2. L'essere di una cosa dipende più dalla forma che dalla materia. Ma nella generazione "il padre dà la forma", come scrive Aristotele. Perciò la prole deve seguire più il padre che la madre.

3. La prole deve seguire il genitore cui somiglia maggiormente. Ora, il figlio somiglia più al padre che alla madre; mentre la figlia somiglia più alla madre. Quindi il figlio almeno deve seguire di più la condizione del padre, e la figlia quella della madre.

4. La Sacra Scrittura fa derivare le genealogie non dalle donne, ma dagli uomini. Dunque la prole segue più il padre che la madre.

IN CONTRARIO: 1. Se uno semina nel terreno altrui, il frutto appartiene al proprietario del terreno. Ora, il seno di una donna sta al seme dell'uomo come la terra alla semente. Dunque...

2. Negli animali che nascono da specie differenti notiamo questo, che la prole somiglia più alla madre che al padre: i muli, p. es., che nascono da una cavalla e da un asino somigliano ai cavalli più di quelli che nascono da un asina e da un cavallo. Lo stesso quindi deve avvenire per gli uomini.

RISPONDO: Secondo le leggi civili "la prole segue la condizione della madre". E ciò è ragionevole. Poiché la prole riceve dal padre la perfezione della forma, dalla madre invece la sostanza corporale. Ora, la schiavitù è una condizione corporea: essendo lo schiavo uno strumento di lavoro per il padrone. Perciò la prole quanto a libertà o schiavitù segue la condizione della madre. Invece quanto alla dignità personale, che deriva dalla forma, cioè nella nobiltà, nel luogo di origine, nell'eredità, ecc., segue la condizione del padre. E così determina anche il diritto canonico.
Tuttavia in certe regioni, che non sono governate dal diritto civile, la prole segue sempre la condizione peggiore: cosicché, se il padre è schiavo e la madre libera, i figli devono essere schiavi (non però se il padre si è reso schiavo dopo il matrimonio contro il volere della moglie); e così viceversa. Se poi entrambi sono schiavi, e appartengono a diversi padroni, allora questi si dividono i figli, se questi sono più di uno; e se è uno solo, allora un padrone ricompensa l'altro e prende la prole a proprio servizio. -
Però non è da credere che tale consuetudine sia ragionevole come quanto è stato determinato con maturo consiglio da un gran numero di giureconsulti. Del resto anche nel mondo fisico vediamo che "quanto si riceve viene ricevuto alla maniera del ricevente". Perciò è ragionevole che il seme ricevuto dalla donna segua la condizione di essa.
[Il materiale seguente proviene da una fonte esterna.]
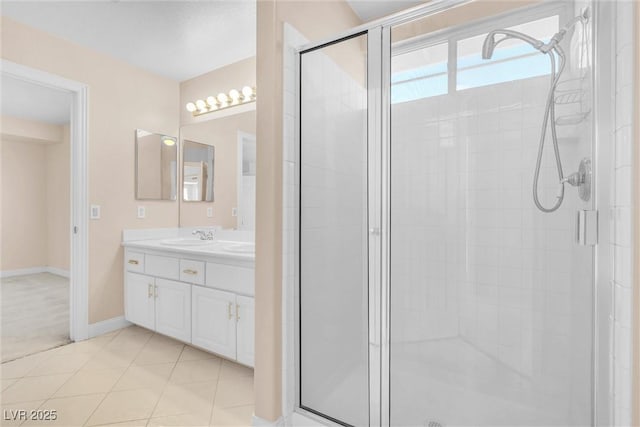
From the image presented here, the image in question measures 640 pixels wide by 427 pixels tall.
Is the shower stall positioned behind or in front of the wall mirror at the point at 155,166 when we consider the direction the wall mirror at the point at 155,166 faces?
in front

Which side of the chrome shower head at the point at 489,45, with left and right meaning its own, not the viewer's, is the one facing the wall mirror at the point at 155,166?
front

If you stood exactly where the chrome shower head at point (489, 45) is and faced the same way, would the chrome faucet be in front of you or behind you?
in front

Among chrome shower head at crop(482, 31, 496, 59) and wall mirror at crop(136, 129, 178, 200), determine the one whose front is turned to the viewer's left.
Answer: the chrome shower head

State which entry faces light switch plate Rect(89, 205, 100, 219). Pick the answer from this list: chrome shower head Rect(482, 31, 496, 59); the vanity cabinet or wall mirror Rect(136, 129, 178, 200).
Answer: the chrome shower head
SOLUZIONE DELLE DIFFICOLTÀ: 1. Sebbene il padre sia un principio superiore, la madre dà la sostanza corporea, cui può essere annessa la condizione di schiavitù.

2. Nei caratteri specifici l'uomo somiglia più al padre che alla madre. Ma nelle condizioni materiali deve somigliare più alla madre: poiché il proprio essere specifico una cosa lo riceve dalla forma, ma le condizioni materiali le riceve dalla materia.

3. La somiglianza del figlio col padre è nell'ordine della forma, che egli possiede nella sua perfezione come il padre. Perciò l'argomento non regge.

4. L'onore dei figli deriva più dal padre che dalla madre; ecco perché nelle genealogie della Scrittura e nell'uso corrente si fanno discendere i figli più dal padre che dalla madre. Ma rispetto alla condizione servile essi seguono più la madre [che il padre].